Cape Estates Properties (Pty) Ltd owned Erf 25541, George, which originated from a larger property historically used partly as a sawmill and partly as pine plantation. In 2001, under s 14 of the Land Use Planning Ordinance 15 of 1985 (LUPO), the George Local Municipality determined that the sawmill portion of the larger property would be zoned industrial and the remainder agricultural, subject to conditions including the submission of a site plan showing the sawmill and its structures. Subsequent subdivision applications in 2002 and 2008 separated the sawmill land (eventually Erf 25541) from the remainder, with subdivision plans approved and endorsed by the Municipality indicating industrial zoning for the subdivided sawmill portion. In 2017, when the Municipality adopted a new Integrated Zoning Scheme Map, Erf 25541 was depicted as partly industrial (approximately 4.1 hectares) and partly agricultural. Cape Estates contended this split zoning was erroneous and applied for rectification under the George Integrated Zoning Scheme By-Law. The Municipality refused the application and an internal appeal, asserting that the industrial zoning was limited to the actual sawmill footprint and that condition 2 of the 2001 zoning determination had not been complied with. Cape Estates successfully reviewed these decisions in the High Court on appeal to a full court, leading to the Municipality’s appeal to the Supreme Court of Appeal.

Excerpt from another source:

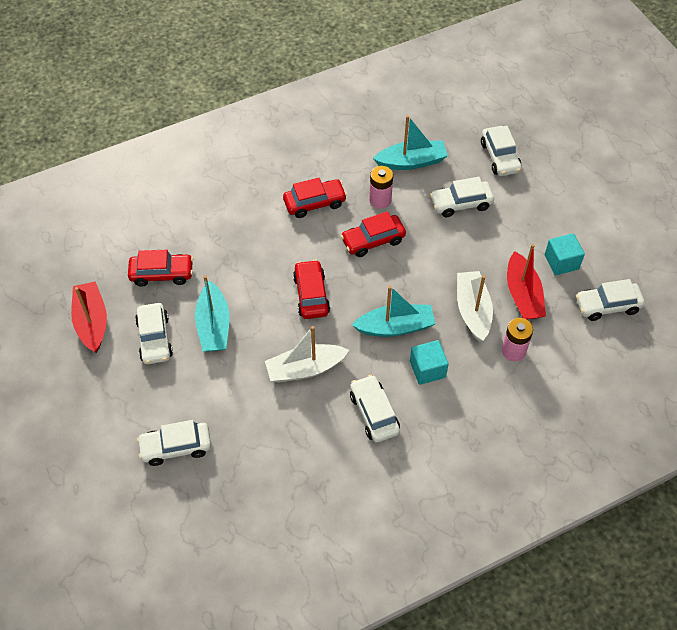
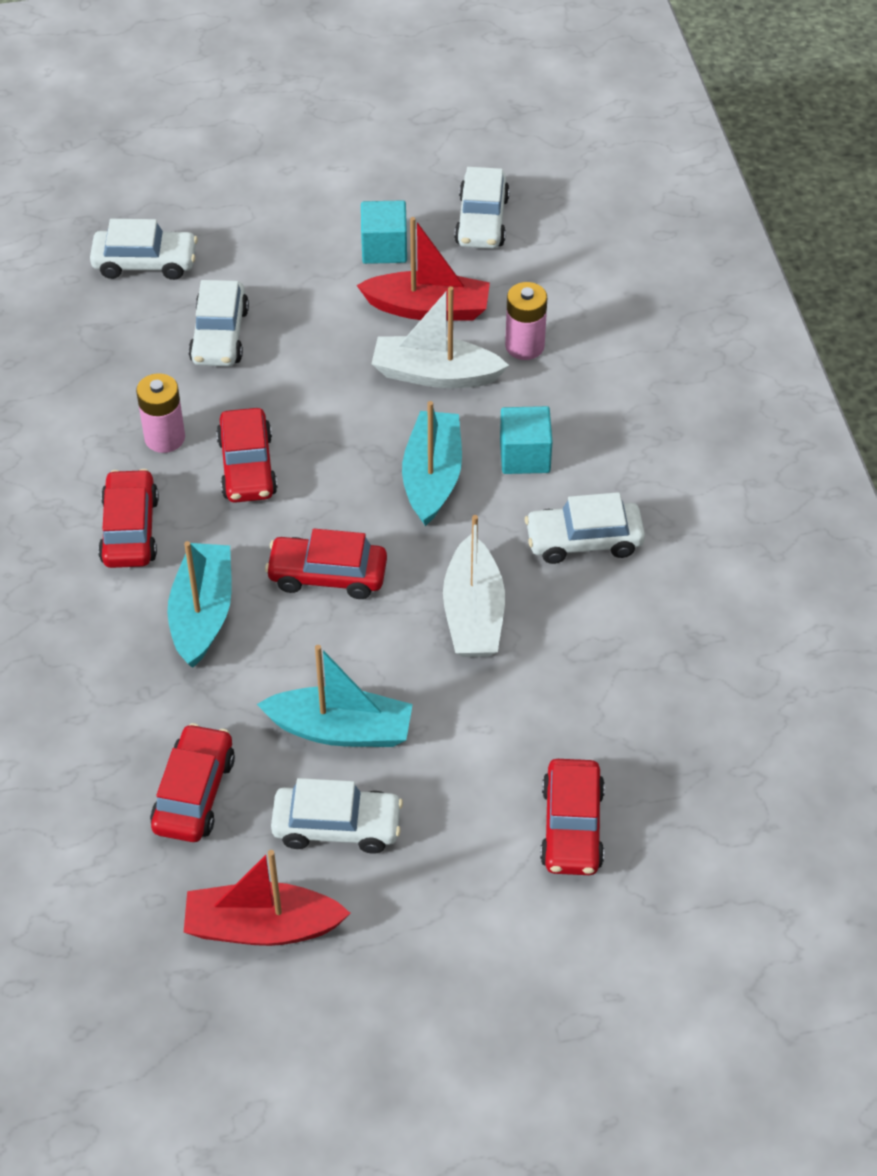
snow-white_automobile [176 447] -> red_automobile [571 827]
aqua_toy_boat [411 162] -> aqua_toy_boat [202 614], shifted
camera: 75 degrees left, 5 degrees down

The appeal was dismissed with costs, including the costs of two counsel. The full court’s order was upheld, declaring that the entire extent of Erf 25541 is zoned Industrial Zone II without restriction to sawmill use, and reviewing and setting aside the decision of the Municipal Appeal Authority, substituting it with an order upholding Cape Estates’ internal appeal.
The judgment clarifies the limits of municipal powers when adopting new zoning schemes, confirming that municipalities may not use updated zoning maps to conduct impermissible rezoning exercises where historical zoning rights exist. It affirms the doctrine of substantial compliance with zoning conditions, the proper interpretation of conditional approvals under LUPO and successor legislation, and the circumstances under which courts may substitute administrative decisions under PAJA. The case is significant for landowners and municipalities dealing with legacy zoning determinations and SPLUMA-era zoning schemes.